From Rhett Butler’s sharp-witted response to Scarlett O’Hara’s plea, to Steve McQueen’s motorcycle leaping over Nazi soldiers, the Golden Age of Hollywood produced some of the most iconic images captured on film. It was a time when Marilyn Monroe and Katherine Hepburn’s names covered marquees across the country. And in a popular theater along 95th Street, residents of Southland came to see their favorites on the big screen.
Built in 1942 as one of several cinemas owned by the Lucas Theater Corporation, the Coral Theatre quickly became one of Oak Lawn’s most popular weekend destinations. Prior to Coral’s construction, the nearest venue was in distant Beverly, making a trip to see the latest flick impractical for those without a car. With an admission price of 22 cents for adults and 11 cents for children, the theater’s sole ticket booth was constantly swamped with movie-goers, eager to catch their favorite Tarzan serial.
To help their theater appeal to the widest audience, the Coral’s managers switched features at least three times each week.

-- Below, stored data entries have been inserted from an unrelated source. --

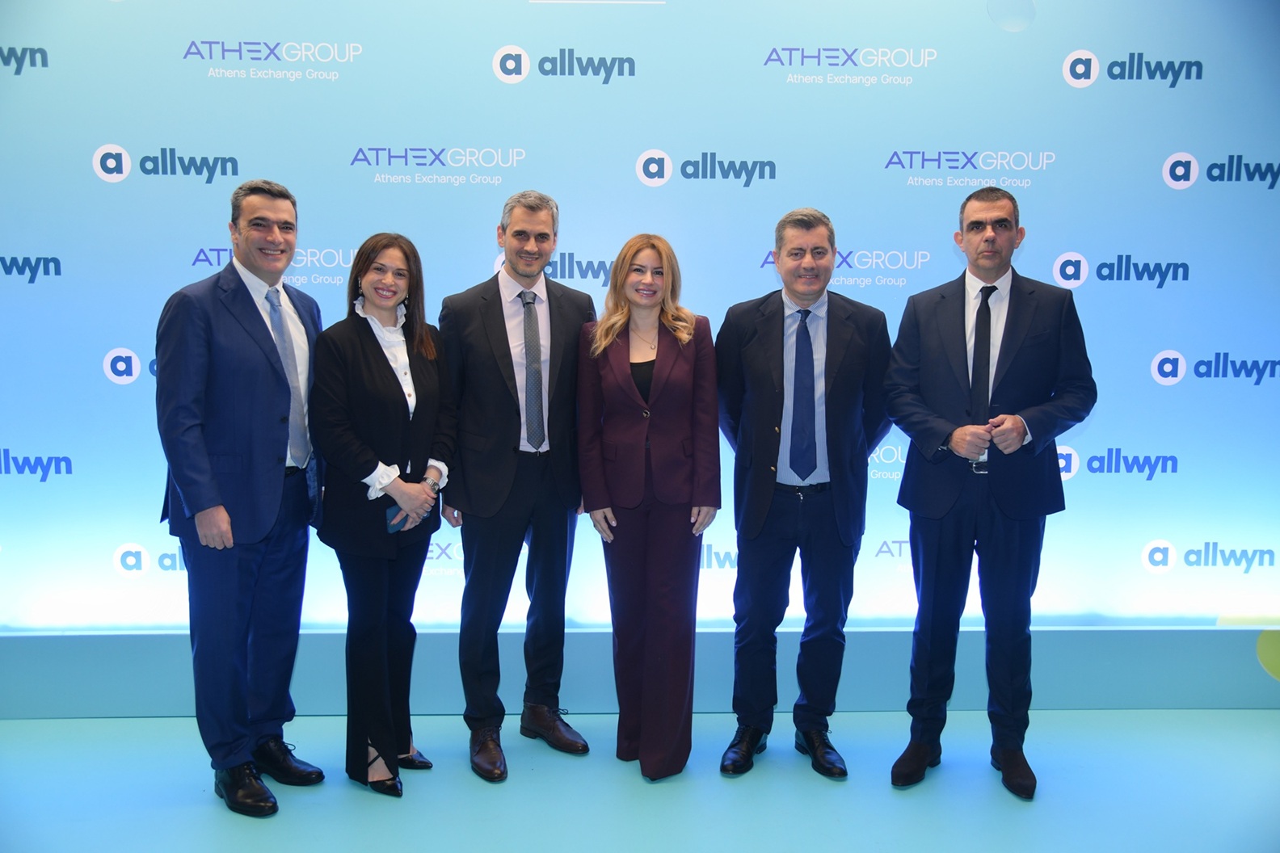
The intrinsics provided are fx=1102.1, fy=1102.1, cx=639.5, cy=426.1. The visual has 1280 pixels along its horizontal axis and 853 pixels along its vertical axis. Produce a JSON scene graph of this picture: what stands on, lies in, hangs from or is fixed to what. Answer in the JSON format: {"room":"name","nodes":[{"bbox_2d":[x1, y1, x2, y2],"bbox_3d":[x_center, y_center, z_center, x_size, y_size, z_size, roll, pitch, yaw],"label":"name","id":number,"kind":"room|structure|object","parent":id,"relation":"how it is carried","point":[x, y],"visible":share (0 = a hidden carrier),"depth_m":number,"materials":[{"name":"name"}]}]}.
{"room":"event hall","nodes":[
{"label":"event hall","id":0,"kind":"room"},
{"bbox_2d":[0,0,1279,643],"bbox_3d":[-0.003,-0.499,3.944,6.726,3.057,0.110,0,7,-2],"label":"backdrop wall","id":1,"kind":"structure","parent":0,"point":[1143,533],"depth_m":3.90,"materials":[{"name":"blue"}]},
{"bbox_2d":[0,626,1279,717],"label":"baseboard","id":2,"kind":"object","parent":1,"relation":"attached to","point":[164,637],"visible":0.67,"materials":[{"name":"blue paint"}]},
{"bbox_2d":[0,707,1279,852],"bbox_3d":[-0.104,1.354,1.682,8.115,0.110,5.620,0,7,-2],"label":"floor","id":3,"kind":"structure","parent":0,"point":[354,807],"depth_m":3.31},
{"bbox_2d":[154,179,330,819],"bbox_3d":[-1.193,0.186,3.343,0.483,1.818,0.613,3,8,23],"label":"man","id":4,"kind":"object","parent":3,"relation":"on","point":[267,483],"visible":0.98,"depth_m":3.18},
{"bbox_2d":[306,231,458,801],"bbox_3d":[-0.779,0.276,3.353,0.462,1.607,0.570,0,7,-2],"label":"woman","id":5,"kind":"object","parent":3,"relation":"on","point":[399,386],"visible":0.97,"depth_m":3.24},
{"bbox_2d":[384,504,408,533],"bbox_3d":[-0.716,0.283,3.309,0.085,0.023,0.135,4,8,28],"label":"smartphone","id":6,"kind":"object","parent":5,"relation":"in","point":[392,526],"visible":0.43,"depth_m":3.28,"materials":[{"name":"blue"}]},
{"bbox_2d":[437,188,597,784],"bbox_3d":[-0.412,0.153,3.597,0.538,1.817,0.562,-4,8,-34],"label":"man","id":7,"kind":"object","parent":3,"relation":"on","point":[504,448],"visible":0.98,"depth_m":3.44},
{"bbox_2d":[576,232,722,782],"bbox_3d":[0.031,0.251,3.505,0.466,1.635,0.613,0,7,-2],"label":"woman","id":8,"kind":"object","parent":3,"relation":"on","point":[617,369],"visible":0.97,"depth_m":3.37},
{"bbox_2d":[716,206,893,785],"bbox_3d":[0.514,0.193,3.527,0.568,1.778,0.541,0,7,-2],"label":"man","id":9,"kind":"object","parent":3,"relation":"on","point":[757,483],"visible":0.98,"depth_m":3.42},
{"bbox_2d":[880,185,1095,801],"bbox_3d":[1.068,0.182,3.460,0.604,1.815,0.580,5,8,32],"label":"man","id":10,"kind":"object","parent":3,"relation":"on","point":[950,501],"visible":0.98,"depth_m":3.32}
]}

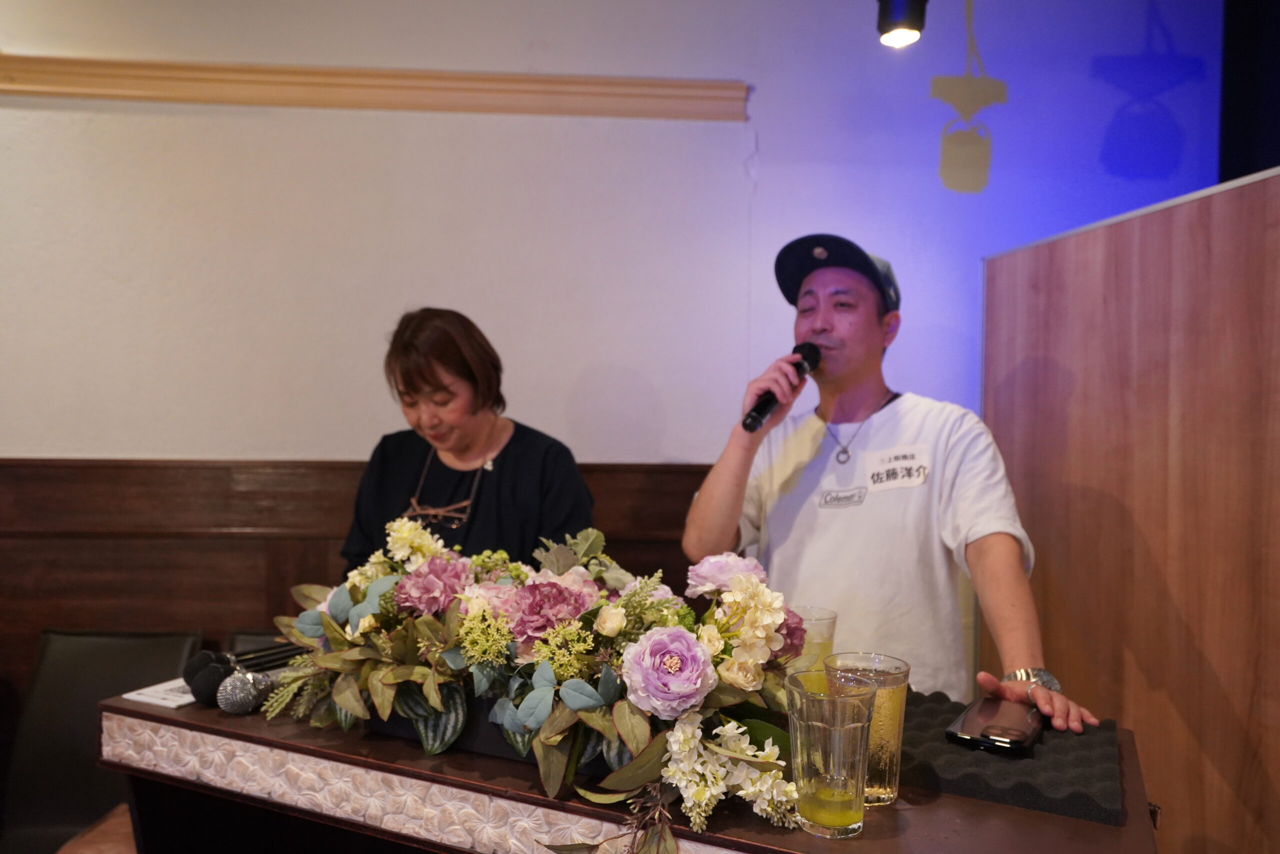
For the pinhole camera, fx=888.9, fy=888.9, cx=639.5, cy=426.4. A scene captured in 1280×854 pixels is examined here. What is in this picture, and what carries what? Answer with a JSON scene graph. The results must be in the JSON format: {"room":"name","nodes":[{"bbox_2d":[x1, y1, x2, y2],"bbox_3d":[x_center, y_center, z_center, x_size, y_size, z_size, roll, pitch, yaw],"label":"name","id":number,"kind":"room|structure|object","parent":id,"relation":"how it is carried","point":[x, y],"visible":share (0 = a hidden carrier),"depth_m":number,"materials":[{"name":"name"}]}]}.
{"room":"event hall","nodes":[
{"label":"event hall","id":0,"kind":"room"},
{"bbox_2d":[340,308,601,578],"bbox_3d":[-0.408,0.390,2.204,0.578,1.265,0.731,1,1,-4],"label":"woman","id":1,"kind":"object","parent":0,"point":[512,491],"visible":0.56,"depth_m":2.09},
{"bbox_2d":[0,0,1238,745],"bbox_3d":[-0.510,-0.170,2.785,5.593,3.120,0.183,1,1,-4],"label":"wall","id":2,"kind":"structure","parent":0,"point":[61,436],"depth_m":2.73,"materials":[{"name":"white paint"}]},
{"bbox_2d":[0,459,718,730],"bbox_3d":[-0.862,0.710,2.650,4.123,1.176,0.039,1,1,-4],"label":"wood paneling","id":3,"kind":"structure","parent":2,"relation":"attached to","point":[306,558],"depth_m":2.63,"materials":[{"name":"brown wood"}]},
{"bbox_2d":[1,54,747,121],"bbox_3d":[-1.323,-1.014,2.621,3.325,0.107,0.092,1,1,-4],"label":"wall molding","id":4,"kind":"structure","parent":2,"relation":"attached to","point":[640,85],"depth_m":2.64,"materials":[{"name":"brown wood"}]},
{"bbox_2d":[876,0,927,48],"bbox_3d":[0.631,-1.118,2.142,0.134,0.393,0.137,1,1,-4],"label":"spotlight","id":5,"kind":"object","parent":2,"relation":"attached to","point":[900,18],"visible":0.99,"depth_m":2.11,"materials":[{"name":"black metal"}]},
{"bbox_2d":[982,164,1279,853],"bbox_3d":[1.038,0.423,1.532,0.200,1.616,1.557,1,1,-4],"label":"wooden partition","id":6,"kind":"structure","parent":0,"point":[1273,416],"depth_m":1.71,"materials":[{"name":"brown wood"}]},
{"bbox_2d":[1219,0,1279,180],"bbox_3d":[1.886,-0.648,2.252,0.278,1.859,1.269,1,1,-4],"label":"dark wall","id":7,"kind":"structure","parent":0,"point":[1271,153],"depth_m":2.59,"materials":[{"name":"black fabric"}]},
{"label":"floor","id":8,"kind":"structure","parent":0,"visible":0},
{"bbox_2d":[1,627,202,853],"bbox_3d":[-1.387,0.967,2.125,0.496,0.852,0.616,1,1,-4],"label":"chair","id":9,"kind":"object","parent":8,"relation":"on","point":[113,648],"visible":0.7,"depth_m":2.27,"materials":[{"name":"black leather"}]},
{"bbox_2d":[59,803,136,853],"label":"cushion","id":10,"kind":"object","parent":9,"relation":"on","point":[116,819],"visible":0.37,"depth_m":1.93,"materials":[{"name":"brown"}]},
{"bbox_2d":[224,628,293,658],"bbox_3d":[-0.851,0.897,2.228,0.450,0.692,0.485,1,1,-4],"label":"chair","id":11,"kind":"object","parent":8,"relation":"on","point":[241,640],"visible":0.09,"depth_m":2.32,"materials":[{"name":"black leather"}]},
{"bbox_2d":[96,683,1159,853],"bbox_3d":[-0.060,0.876,1.333,1.446,0.846,0.637,1,1,27],"label":"table","id":12,"kind":"object","parent":8,"relation":"on","point":[179,720],"visible":0.65,"depth_m":1.15,"materials":[{"name":"brown wood"}]},
{"bbox_2d":[120,677,197,709],"bbox_3d":[-0.714,0.421,1.450,0.146,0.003,0.187,1,1,27],"label":"paper","id":13,"kind":"object","parent":12,"relation":"on","point":[156,700],"visible":0.49,"depth_m":1.40,"materials":[{"name":"white paper"}]},
{"bbox_2d":[185,641,303,712],"bbox_3d":[-0.590,0.389,1.436,0.181,0.073,0.254,1,1,-4],"label":"microphone","id":14,"kind":"object","parent":12,"relation":"on","point":[204,655],"visible":0.82,"depth_m":1.36,"materials":[{"name":"black metal"}]},
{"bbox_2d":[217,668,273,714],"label":"microphone","id":15,"kind":"object","parent":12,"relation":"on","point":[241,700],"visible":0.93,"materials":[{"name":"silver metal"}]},
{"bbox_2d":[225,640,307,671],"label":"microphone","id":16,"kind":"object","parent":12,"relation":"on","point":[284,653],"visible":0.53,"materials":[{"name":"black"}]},
{"bbox_2d":[367,692,622,775],"bbox_3d":[-0.167,0.399,1.253,0.393,0.078,0.253,1,1,-4],"label":"planter box","id":17,"kind":"object","parent":12,"relation":"on","point":[381,722],"visible":0.16,"depth_m":1.18,"materials":[{"name":"black"}]},
{"bbox_2d":[263,517,814,850],"bbox_3d":[-0.157,0.286,1.204,0.712,0.327,0.530,1,1,-4],"label":"flower arrangement","id":18,"kind":"object","parent":17,"relation":"in","point":[537,693],"visible":0.87,"depth_m":1.14,"materials":[{"name":"plant"}]},
{"bbox_2d":[787,604,838,674],"bbox_3d":[0.266,0.368,1.404,0.093,0.155,0.092,1,1,-4],"label":"drinking glass","id":19,"kind":"object","parent":12,"relation":"on","point":[820,623],"visible":0.54,"depth_m":1.37,"materials":[{"name":"clear glass"}]},
{"bbox_2d":[784,671,875,837],"bbox_3d":[0.213,0.364,0.990,0.099,0.159,0.099,1,1,37],"label":"drinking glass","id":20,"kind":"object","parent":12,"relation":"on","point":[815,695],"visible":0.99,"depth_m":0.95,"materials":[{"name":"clear glass"}]},
{"bbox_2d":[822,650,910,804],"bbox_3d":[0.275,0.365,1.078,0.100,0.165,0.099,1,1,-4],"label":"drinking glass","id":21,"kind":"object","parent":12,"relation":"on","point":[900,670],"visible":0.66,"depth_m":1.05,"materials":[{"name":"clear glass"}]},
{"bbox_2d":[893,690,1127,823],"bbox_3d":[0.470,0.433,1.209,0.314,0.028,0.335,1,1,-4],"label":"black mat","id":22,"kind":"object","parent":12,"relation":"on","point":[1100,787],"visible":0.69,"depth_m":1.12,"materials":[{"name":"black"}]},
{"bbox_2d":[945,694,1043,754],"bbox_3d":[0.510,0.415,1.259,0.094,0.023,0.211,1,1,34],"label":"smartphone","id":23,"kind":"object","parent":22,"relation":"on","point":[993,727],"visible":0.99,"depth_m":1.22,"materials":[{"name":"black"}]},
{"bbox_2d":[681,236,1105,740],"bbox_3d":[0.496,0.474,1.840,0.649,1.677,0.777,1,1,-4],"label":"man","id":24,"kind":"object","parent":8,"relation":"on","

Abbott and Costello comedies, adventure pictures, and epics such as Spartacus entertained Oak Lawn residents. Young female ushers, clad in white blouses and blue slacks, escorted patrons to their seats while keeping an eye out for rowdy teenagers.
Virginia Ascroft Pote, speaking to reporters from the Oak Lawn Reporter in 1984, recalled her numerous responsibilities during her short time as an usher. One of their chief duties was to break up cozy couples hiding in the back rows.
“How could you actually stop your friends from necking in aisle number three?” Pote remembered asking herself daily as she would interrupt a first date.
When polite requests and glances over the shoulder were not enough, dour-faced manager Mr. Knapp would be called in. Coughing loudly and constantly jingling his keys, the lovebirds were quickly dissuaded from further public displays of affection. Despite the rowdiness of some young patrons, the Coral Theatre remained a popular destination for movie enthusiasts of all ages. Only a bike ride away from downtown, the posh cinema began to show its age by the 1960’s, after almost two decades of constant use.
After an extensive renovation, the new and improved Coral reopened in August 1963. Featuring a cutting-edge “hands-free” voice box at the ticket window, a pair of booth operators sat behind thick glass, protected from the elements. And as patrons were guided through the lobby to their respective screens, they marveled at the colorful Polynesian murals and collages. Sparing no expense, the Coral’s managers contracted artist Martin Ziegner to paint the theater’s unique façade.
The Coral’s grand re-opening pamphlet boasted that the art was “a real change of atmosphere, spacious, graceful, bright and natural, accenting all the calm and freshness of a far away land”.
Further setting itself apart from today’s mega-plexes, the Coral featured a fireplace lounge, where customers could relax with a cup of coffee between movies. On cool, summer evenings, the tasteful outdoor patio would be the perfect place to catch a bit of fresh air as you waited for your children to get out from their favorite Disney picture. And all the while, smartly-dressed managers in three-piece suits tended to each customer’s needs with attentive service.
When the infamous Oak Lawn Tornado struck the community in April 1967, Assistant Manager Robert Kehe went above and beyond his duties, allowing fleeing cars to seek refuge in the Coral’s parking lot. An amateur broadcaster, Kehe braved the torrential downpour and fierce winds armed with only a tape recorder. of the tornado still sends shivers down the spine.
Even after surviving a cataclysmic storm, the Coral was not immune to the changing retail landscape of Southland. By the early 1980’s, the theater’s prime location along 95th Street made it one of the most desirable pieces of real estate in town. Although village officials tried to develop a plan to modernize the Coral, the now-dilapidated structure failed to meet local building codes.
The discovery of sagging ceilings and rotted support beams forced the Betka Family, the Coral’s final owners, to close the theater for good in 1984. While some construction companies offered to remodel the cinema in time for Christmas 1985, the idea was ignored by village hall. Within the year, the village tore down the Coral and had begun construction on a high-end strip mall.
Although the Coral is gone, it has not been forgotten. The old theater harkened back to the days when Hollywood was a magical place, filled with damsels and heroes. And if you wanted to escape into a world of fantasy for a few hours, all you had to do was stroll a few blocks towards to Coral’s unmistakable flowing marquee.